HABER, WILLIAM (1899–1988), economist and communal worker. Haber was born in Romania but immigrated to the U.S. in 1909. In 1937 he was appointed professor of economics at the University of Michigan in Ann Arbor, was chairman of the Department of Economics in 1962–63, and from 1963 to 1968 was dean of the College of Literature, Science, and the Arts.
Haber held important posts in U.S. government bodies, including that of chairman of the National Committee on Long Range Work and Relief Policy (1941); chief of the Planning Division of the Conference on Post War Relief Readjustment (1942); adviser on Manpower to the Director of War Mobilization (1945–46); and chairman of the Federal Advisory Council on Employment Security (1948–58). He was adviser on Jewish Affairs to Gen. Lucius Clay, Commander in Chief in Germany (1948–49).
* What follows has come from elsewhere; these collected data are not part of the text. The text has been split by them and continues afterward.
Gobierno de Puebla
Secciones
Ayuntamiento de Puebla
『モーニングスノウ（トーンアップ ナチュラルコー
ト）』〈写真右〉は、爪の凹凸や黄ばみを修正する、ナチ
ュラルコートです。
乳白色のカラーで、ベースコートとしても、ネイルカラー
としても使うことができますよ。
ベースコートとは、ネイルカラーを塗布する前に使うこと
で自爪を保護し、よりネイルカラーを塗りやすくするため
Haber played a prominent role in Jewish organizations. He was chairman of the National Hillel Commission of B'nai Brith (1955–63) and of the Academic Council of the American Friends of the Hebrew University (1967). His main interest, however, was the *ORT organization. He was appointed president of the American ort Federation in 1950, and continued in that office after his appointment as president of the Central Board of the World ort Union in 1955. He retired from the ort presidency in 1980, although he remained honorary president of the federation and the international group until his death. ort created an award in Haber's honor in 1984, presented annually to people who have contributed to the federation's work or aims.
The University of Michigan also established an award in his honor. The William Haber Award is bestowed upon applicants who have created high-quality programs for the Jewish campus community.
Haber published some 20 books, including Unemployment Relief and Economic Security (1936), The Michigan Economy (1960), Social Security: Programs, Problems and Policies (1954, reprinted 1966), and Unemployment Insurance in the American Economy (with Merrill G. Murray, 1966). He also edited the book Labor in a Changing America (1966).